DIRECTIVE 1:
In the reflection on a father's question, what did the writer want to go out and play once the room was approved?
DIRECTIVE 2:
Write the next few paragraphs of the reflection on a father's question, starting after its final line.

When I was growing up, my father would occasionally tell me that I needed to clean up my room. I would clean it up, and then I would ask him to come and check it out—because I knew that, until he OK’d it, I couldn’t go out and play baseball or do whatever else I wanted to do. Sometimes he would check it out and say I needed to work a little harder. Other times he would let me go and have my fun. The same would happen when cleaning the garage, mowing the lawn, or doing any other chore that needed to be done. I was very used to doing a job and then asking my father, “Is it OK?”
Then, one day, he shocked me with a lesson I have never forgotten. I asked my father to check my work to see if it was OK, and he answered my question with a question: “Is it clean?” I wasn’t ready for that, because I had grown used to doing the least that I thought needed to be done so I could go on to the things I really wanted to do. “It is clean?” now put the question on my shoulders instead of his. I immediately felt a bit of guilt, because I knew I could have done better.
Instead of giving or denying me permission to go do what I wanted, he challenged me to think more deeply and to learn to see things the way they needed to be. How may this apply to us, especially as we approach Passover and the Days of Unleavened Bread—a time for serious self-examination?
Sometimes the question “Is it OK?” is a sincere request communicating a desire to really know how one might be falling short. But too often we ask “Is it OK?” as a substitute for the underlying question: “Can I get away with this?” It is human nature to try to come, so to speak, as “close to the edge” of sinning as we can, without actually falling off the cliff. We understand from Scripture that fornication and adultery are sins, for example, but do we ever try to see how close we can come without crossing the line?
Do we seek the thrill of getting as close to the edge of the cliff as we can? Or do some of us even secretly hope that we will “trip” and fall off the cliff, planning to repent later?

ENTRIES SHOWN:

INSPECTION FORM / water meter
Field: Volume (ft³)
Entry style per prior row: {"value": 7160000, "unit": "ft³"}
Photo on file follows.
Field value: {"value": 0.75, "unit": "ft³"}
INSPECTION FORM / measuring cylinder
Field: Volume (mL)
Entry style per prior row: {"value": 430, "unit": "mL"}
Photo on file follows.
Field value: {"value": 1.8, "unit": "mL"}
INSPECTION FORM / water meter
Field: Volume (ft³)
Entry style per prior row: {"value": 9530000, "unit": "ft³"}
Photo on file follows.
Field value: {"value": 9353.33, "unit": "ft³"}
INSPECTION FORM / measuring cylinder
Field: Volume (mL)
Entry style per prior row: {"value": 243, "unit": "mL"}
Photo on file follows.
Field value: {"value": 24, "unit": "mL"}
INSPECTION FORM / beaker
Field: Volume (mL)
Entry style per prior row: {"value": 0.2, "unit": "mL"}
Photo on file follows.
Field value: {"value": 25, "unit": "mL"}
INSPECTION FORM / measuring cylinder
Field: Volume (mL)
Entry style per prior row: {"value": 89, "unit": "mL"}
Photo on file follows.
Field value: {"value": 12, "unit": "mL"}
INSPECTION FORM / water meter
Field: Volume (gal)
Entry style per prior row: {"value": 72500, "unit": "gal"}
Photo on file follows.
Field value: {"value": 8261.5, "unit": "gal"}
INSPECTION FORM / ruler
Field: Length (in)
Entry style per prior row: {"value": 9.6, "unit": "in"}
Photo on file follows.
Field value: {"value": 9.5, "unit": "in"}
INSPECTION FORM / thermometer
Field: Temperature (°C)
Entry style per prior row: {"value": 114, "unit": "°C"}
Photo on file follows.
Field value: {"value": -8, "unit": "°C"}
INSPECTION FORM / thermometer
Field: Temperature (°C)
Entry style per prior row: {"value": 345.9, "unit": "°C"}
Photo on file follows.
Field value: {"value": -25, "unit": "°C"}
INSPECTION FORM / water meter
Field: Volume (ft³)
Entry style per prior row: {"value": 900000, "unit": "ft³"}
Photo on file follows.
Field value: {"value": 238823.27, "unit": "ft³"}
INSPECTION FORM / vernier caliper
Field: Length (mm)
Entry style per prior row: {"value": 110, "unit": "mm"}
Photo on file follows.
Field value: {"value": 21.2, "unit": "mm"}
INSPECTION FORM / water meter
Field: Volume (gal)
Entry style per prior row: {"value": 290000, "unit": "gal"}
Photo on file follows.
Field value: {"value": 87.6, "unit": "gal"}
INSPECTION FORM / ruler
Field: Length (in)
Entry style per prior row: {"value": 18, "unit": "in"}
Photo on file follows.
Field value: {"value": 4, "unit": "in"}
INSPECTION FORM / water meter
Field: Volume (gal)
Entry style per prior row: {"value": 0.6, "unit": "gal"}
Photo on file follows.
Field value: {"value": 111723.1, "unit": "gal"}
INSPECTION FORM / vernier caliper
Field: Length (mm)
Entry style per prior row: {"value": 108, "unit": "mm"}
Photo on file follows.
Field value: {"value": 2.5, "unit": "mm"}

WRITTEN RESPONSE 1:
Baseball.

WRITTEN RESPONSE 2:
Beyond “Dos and Don’ts”
Jesus had to deal with the Pharisees, who kept a long list of “dos and don’ts.” Their idea was that as long as they stayed within that detailed list of their own making, they were free to get away with anything else they wanted. Yet what did Jesus say?
Woe to you, scribes and Pharisees, hypocrites! For you pay tithe of mint and anise and cummin, and have neglected the weightier matters of the law: justice and mercy and faith. These you ought to have done, without leaving the others undone. Blind guides, who strain out a gnat and swallow a camel! (Matthew 23:23–24).
Often, for those who take a “checklist” approach, there are bigger questions that are ignored or missed. Jesus Christ told the Pharisees that they had neglected the weightier matters of the law—justice, mercy, and faith. These are less easily defined. It is not that they are undefinable, but they require us to use righteous judgment. We must mature over time as we grow in understanding and Christ lives in us through the Holy Spirit, so that we may make godly judgments (Galatians 2:20; Hebrews 5:14). Tithing on something is rather clear cut. If someone says you must tithe on mint and anise and cumin, these are clear guidelines—how and when and how much—and we can feel very good about doing that. But without clear “dos” or “don’ts” on a point of justice, mercy, or faith, it’s not so easy to know if we have pleased God. Yet He is plain that they are “weightier matters” that mean a great deal to Him.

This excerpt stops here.